" Al, kamu tunggu di mobil saja ya! " kataku pada Allanis yang sedari tadi duduk manis di sampingku. Allanis wanita hitam manis dengan rambut keriting terurai sampai ke punggungnya. Kulitnya hitam manis dipadu dengan bentuk bibir mungil menggantung di bawah hidungnya yang mancung. Alisnya yang tebal menambah kesan manis yang ada padanya.
" Aku mau ikut kamu Jon. Masak gak boleh sih? " rengek manja Allanis sambil menarik lengan bajuku lembut. Matanya genit menggoda.
" Gak usahlah Al. Aku gak lama, paling hanya sekitar 15 menit saja. " jawabku pelan seraya turun. Tanganku segera menggenggam kamera yang sedari tadi menggantung di leherku. Sementara Allanis memilih untuk diam di dalam honda jazz yang aku parkir di depan sebuah rumah tua peninggalan jaman Belanda.
Langkah-langkah kecil segera menuntunku menyeberangi jalan beraspal hitam mulus di depanku.
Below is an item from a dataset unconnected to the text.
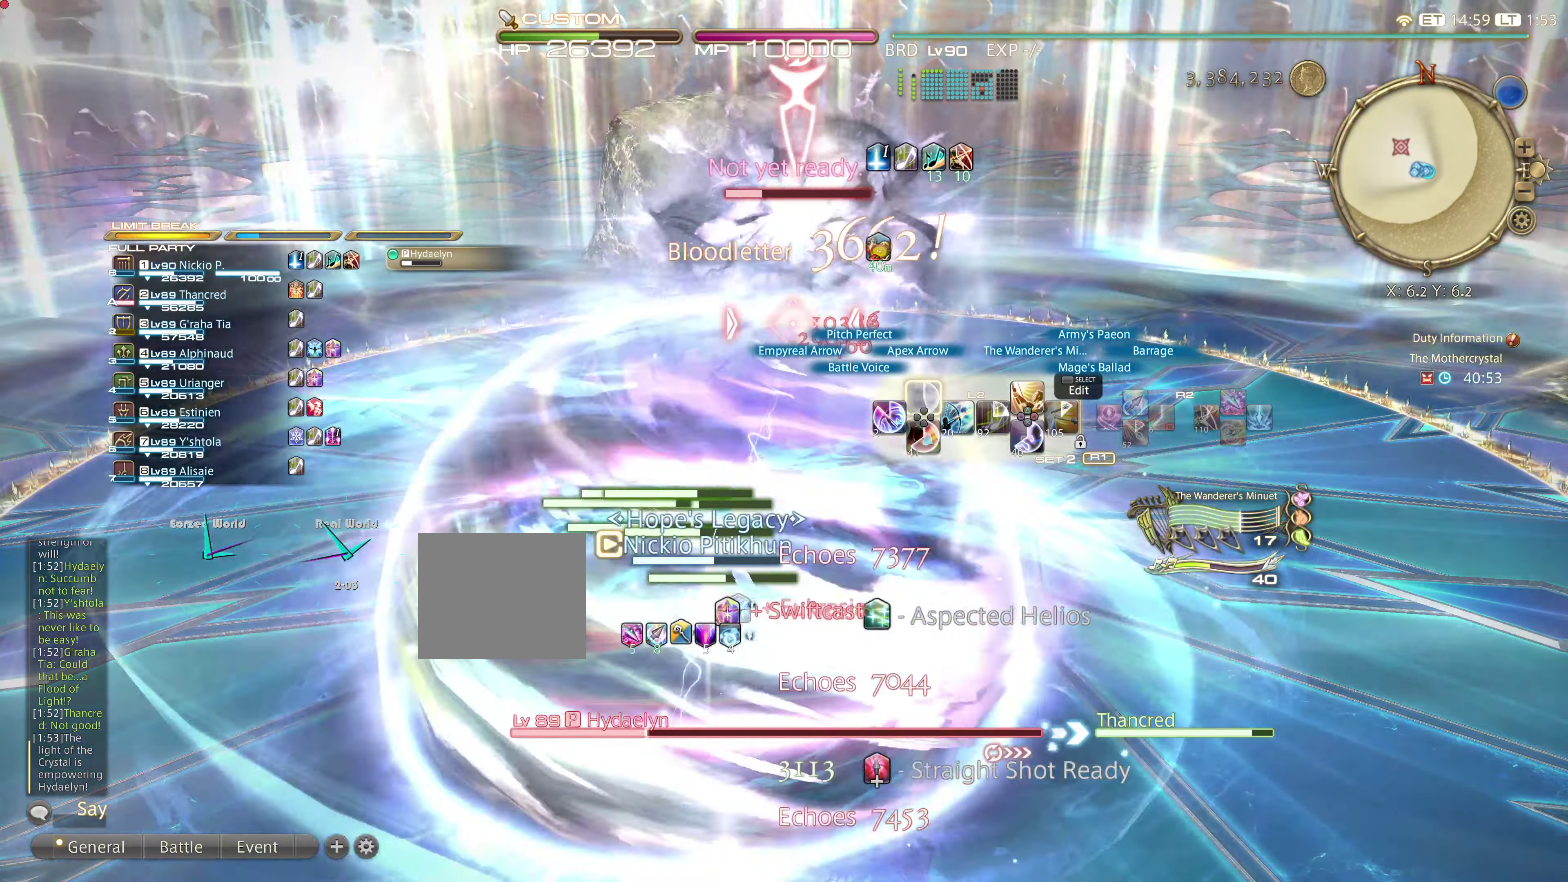
{"buttons": [], "left_stick": "center", "right_stick": "center", "events": [[234, "L2", "down"], [467, "L2", "up"]]}
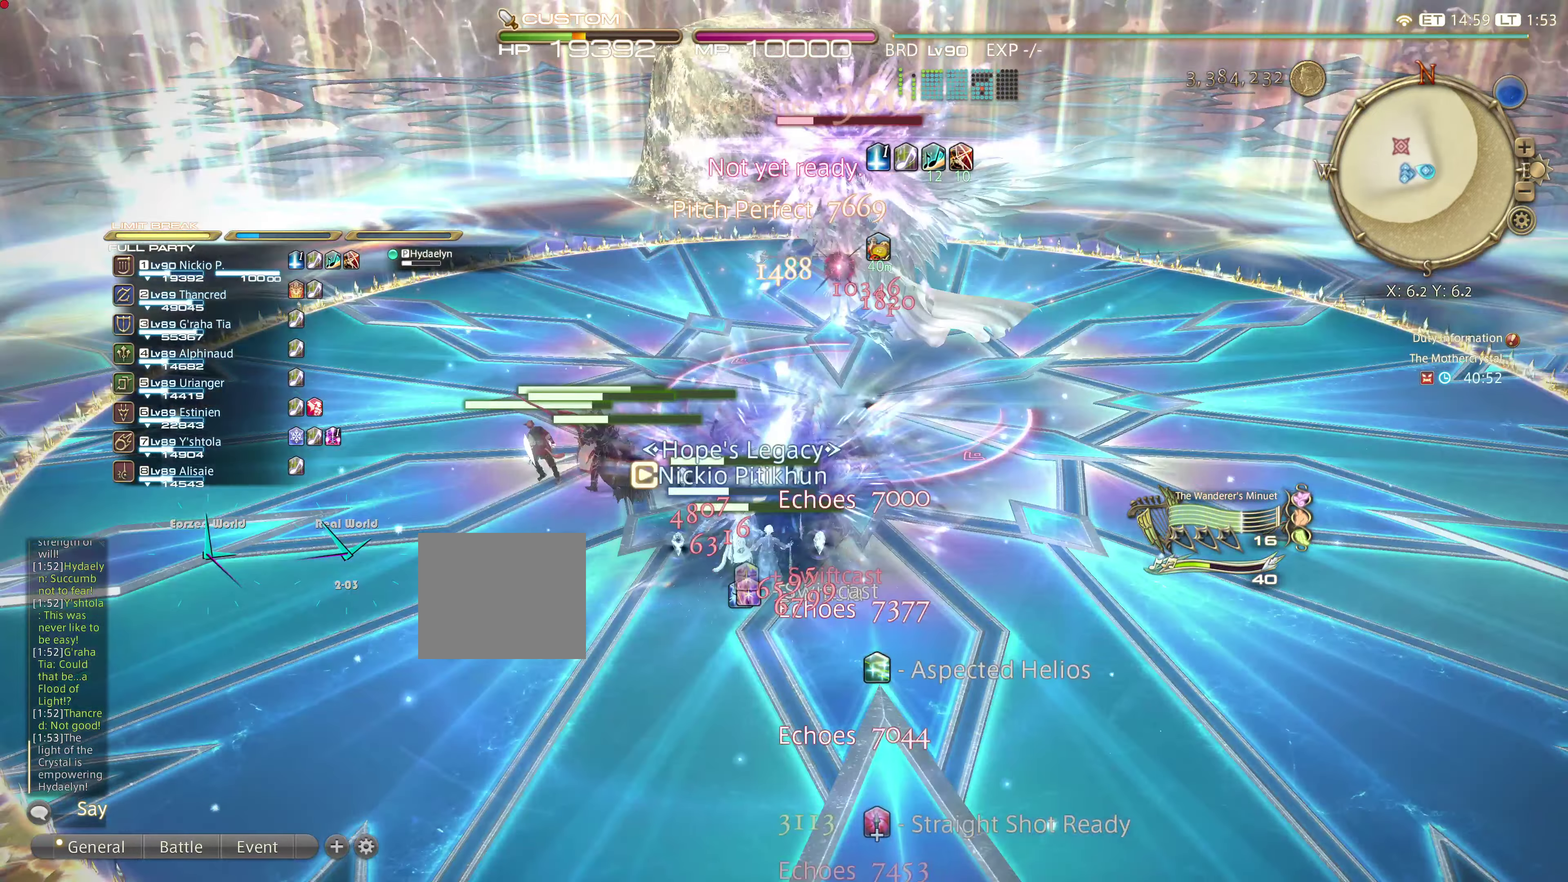
{"buttons": [], "left_stick": "center", "right_stick": "center", "events": []}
Jalan lurus sepanjang 500 meter yang menurun dengan hiasan beraneka bunga yang berwarna-warni di kiri-kanannya. Hampir tak ada rumah di sepanjang jalan tersebut selain beberapa bangunan tua yang telah dijadikan sebagai cagar budaya. Runah-runah tua dengan hiasan pohon-pohon cemara yang tinggi menjulang. Menurut perkiraanku usia tanaman tersebut mungkin hampir sama dengan usia rumah-rumah yang ada. Sementara di halamannya yang asri terawat tampak berhias aneka bebungaan yang merajuk indah menggoda mata untuk tetap menatapnya. Pun saat senja mulai menyemaikan kepekatannya seperti saat ini.
Dari beberapa sudut aku sibuk mengambil foto-foto. Rumah-rumah tua tersebut tenang menerima setiap kilatan lampu blitz yang terlontar dari bibir bulat kameraku. Sementara dedaunan dan bunga yang berjejer rapi di halaman menari menikmati buaian sejuk angin senja. Angin yang menerbangkan aroma mewangi aneka bunga yang dilaluinya. Begitu menggoda untuk terus kunikmati sesapan tiap sesapannya.
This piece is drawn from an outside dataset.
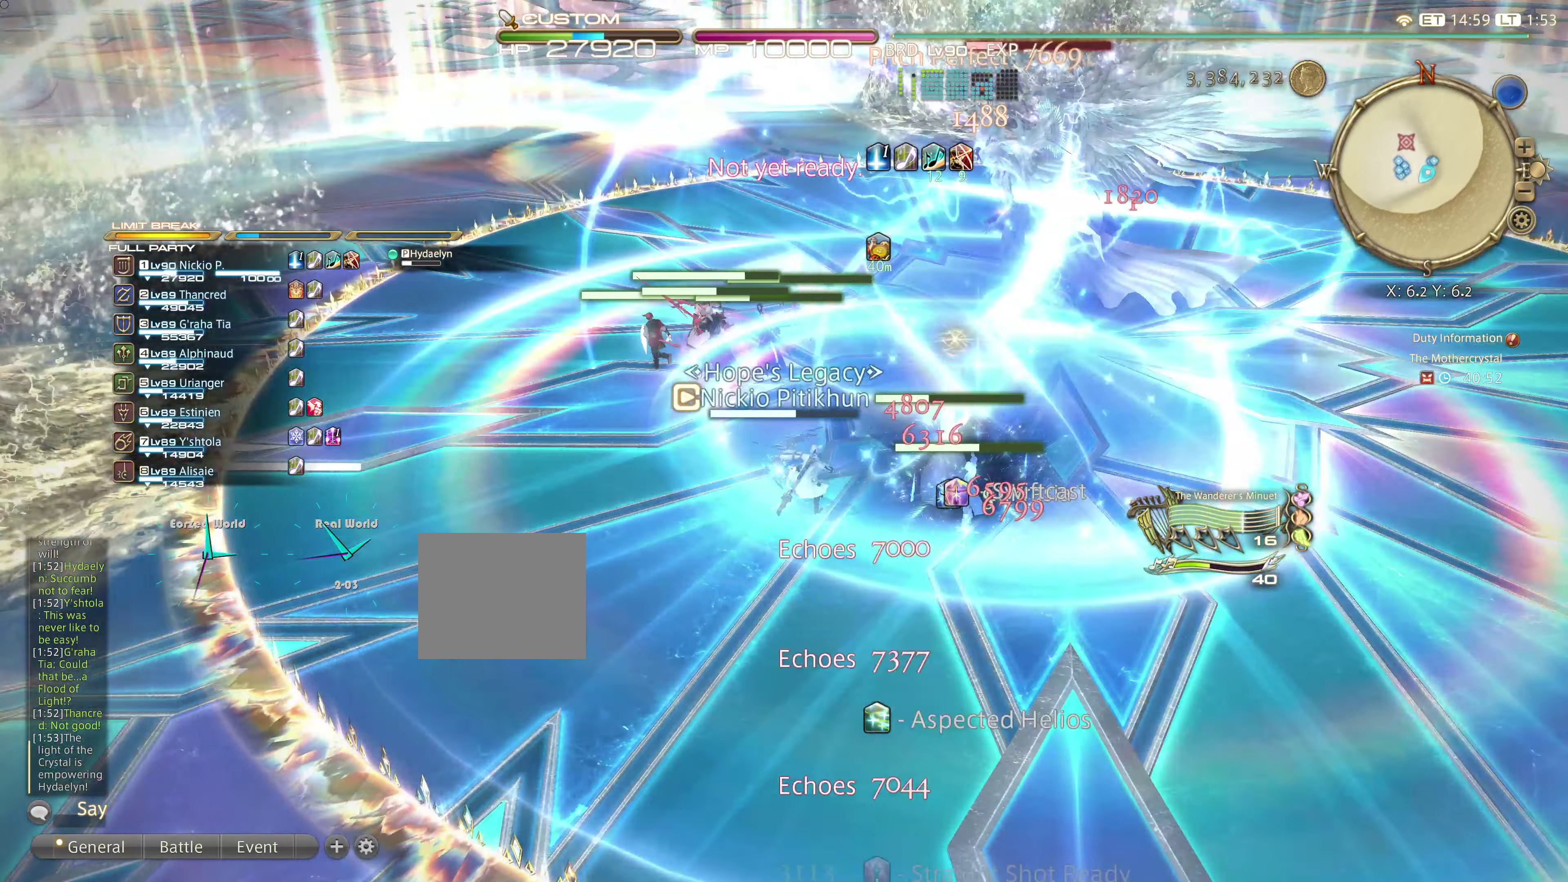
{"buttons": [], "left_stick": "center", "right_stick": "center", "events": []}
Setelah puas mengambil gambar, aku berencana untuk kembali ke mobilku. Saat itu tak sengaja mataku menatap kilatan yang memantulkan sinar lampu yang baru saja menyala. Kilatan yang mengundang rasa penasaranku. Segera kuhampiri asal kilatan cahaya tersebut. Sebuah liontin dari perak berbentuk mawar tergantung di dahan mawar yang tengah lebat berbunga. Aku meraih liontin tersebut dan kumasukkan ke saku jaketku..
###
Malam semakin larut. Suara lalu-lalang kendaraan tak lagi sering menyapa telingaku. Sejuknya udara kota kecil yang setahun lalu aku kunjungi kini tak lagi kurasakan. Gerah terus membebat tubuhku yang letih setelah hampir 6 jam berkedara dari Surabaya. Ingin mata ini kupejamkan, tapi rasa gerah yang menyiksaku tak jua pergi meski AC sudah aku set ke titik terdinginnya.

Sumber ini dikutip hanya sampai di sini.